Assume that we have $k$ blobs which include $\ell$ chunks each.
| $data_1^1$ | $data_2^1$ | $\dots$ | $data_k^1$ |
|---|---|---|---|
| $\dots$ | |||
| $data_1^\ell$ | $data_2^\ell$ | $\dots$ | $data_k^\ell$ |
Using RS-coding, encode this data in the evaluation form. In other words, we assume that $f_i(w^j)=data_{j+1}^{i}$ for $i=1,...,k$ and $j=0,...,\ell-1$. Now, we have;
| $data_1^1$ | $data_2^1$ | $\dots$ | $data_k^1$ | $\dots$ | $data_n^1$ |
|---|---|---|---|---|---|
| $\dots$ | |||||
| $data_1^\ell$ | $data_2^\ell$ | $\dots$ | $data_k^\ell$ | $\dots$ | $data_n^\ell$ |
Assume $n=2k$. For every node, we first calculate the hash of column data such that
$H_1=H(01data_1^1||02data_1^2||\dots||0\ell data_1^\ell)$
and also calculate the commitment of the column such that
$C_1=com(data_1^1,data_1^2,\dots,data_1^\ell)$
If we use a hash function that has an output size equal to 256-bit and BLS12-381 curve for commitment then the size of the $H_1$ is equal to 32-byte and the size of the $C_1$ is equal to 96-byte (which is an elliptic curve point). Let’s represent the $x$-coordinate of $C_1$ as $C_1(x)$ and the $y$ -coordinate of $C_1$ as $C_1(y)$ and each of one has a 48-byte size.

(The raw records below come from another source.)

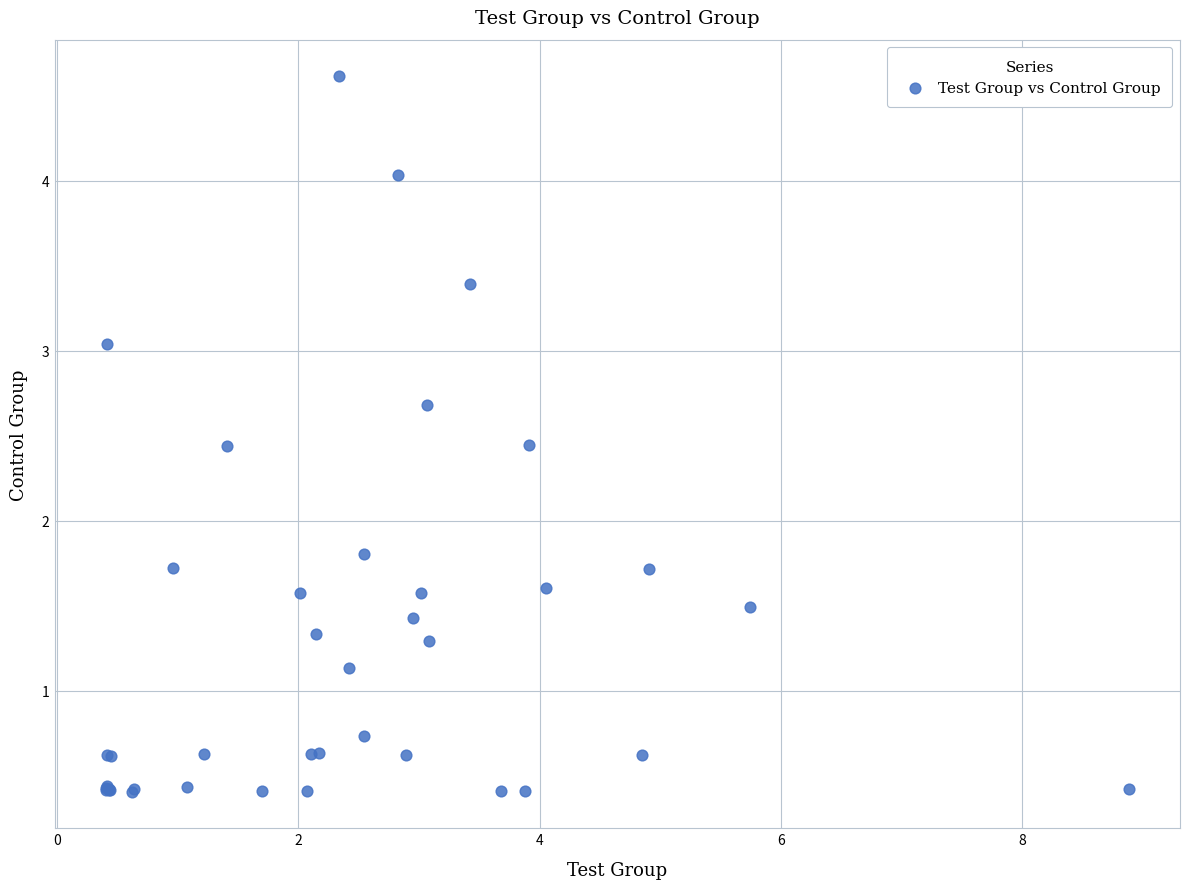

What Y value in the scatter plot is closest to 2?

1.8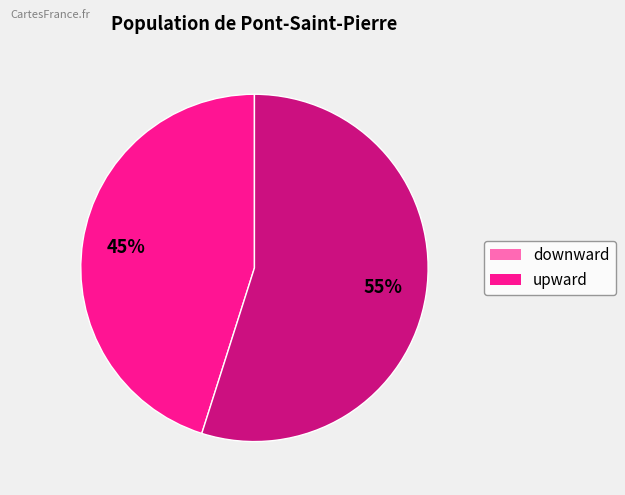

Rank the categories by value from lowest to highest.

downward, upward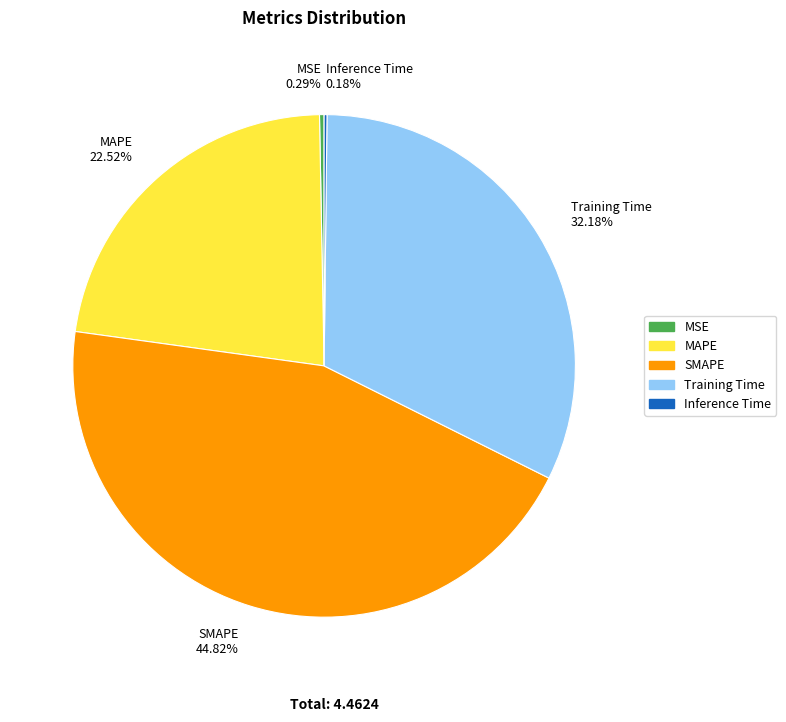

Do Training Time 32.18% and SMAPE 44.82% together represent more than half of the pie?

Yes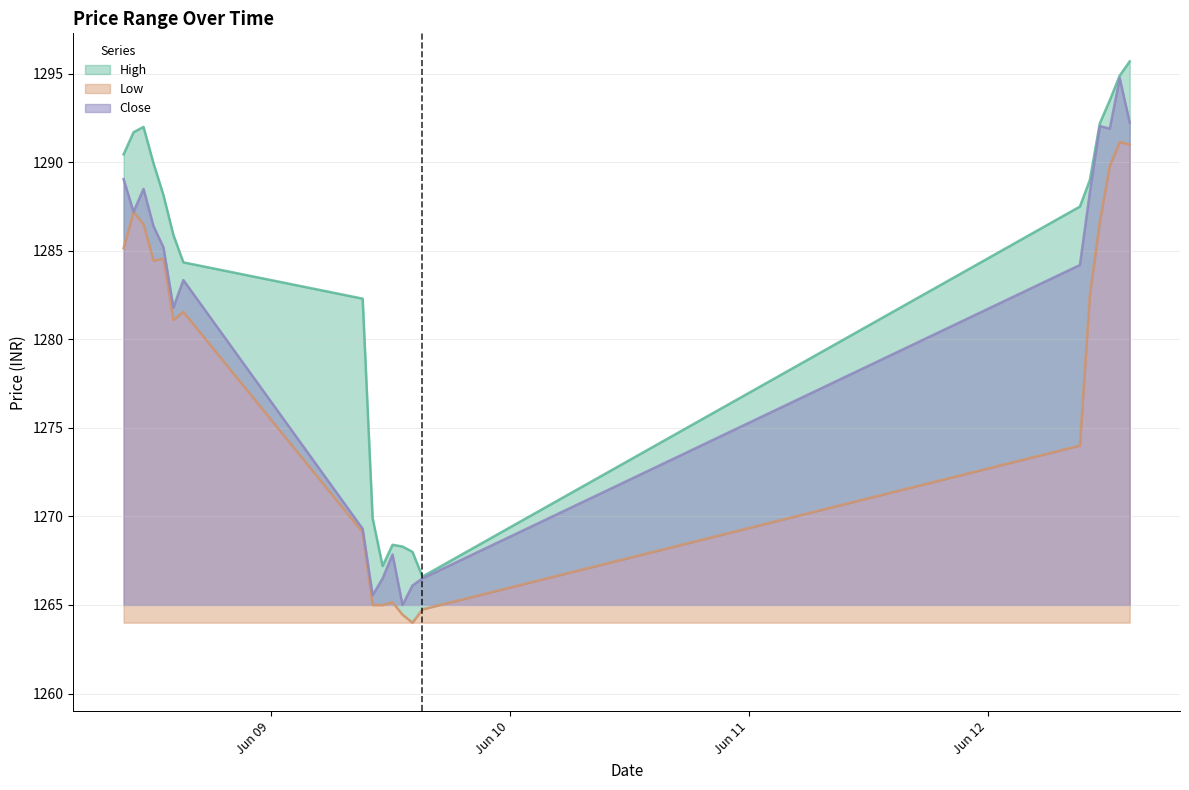

The value of Low at 2023-06-08 14:15 is 1281.1. True or false?

True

If you do this calculation for every column, we have the following;
| $H_1$ | $C_1(x)$ | $C_1(y)$ | $H_2$ | $C_2(x)$ | $C_2(y)$ | $\dots$ | $H_n$ | $C_n(x)$ | $C_n(y)$ |
|---|
Then calculate the commitment of this row. Represent this commitment as a $Com_{row}$. For the $node_i$, sent the column data $\{data_i^1,data_i^2,\dots,data_i^\ell\}$, $H_i$, $C_i(x)$, $C_i(y)$ and $Com_{row}$.
For the verification process, $node_i$, firstly wants the proofs of $H_i,C_i(x)$ , and $C_i(y)$ and verifies the proofs. After that, $node_i$ calculates the hash of the column data and checks the equality of this value and $H_i$. If this is true then $node_i$ calculates the commitment of this data and checks whether this value is equal to $C_i$ or not. If this is true, then this proves that this column is encoded correctly.
For light nodes, firstly choose a random $i$ value and want to opening of $C_i(x)$ and $C_i(y)$. If this proof holds, then choose another random value $j$ and want to opening of $data_i^j$. If this holds, then this proves that the chunk $data_i^j$ is encoded correctly.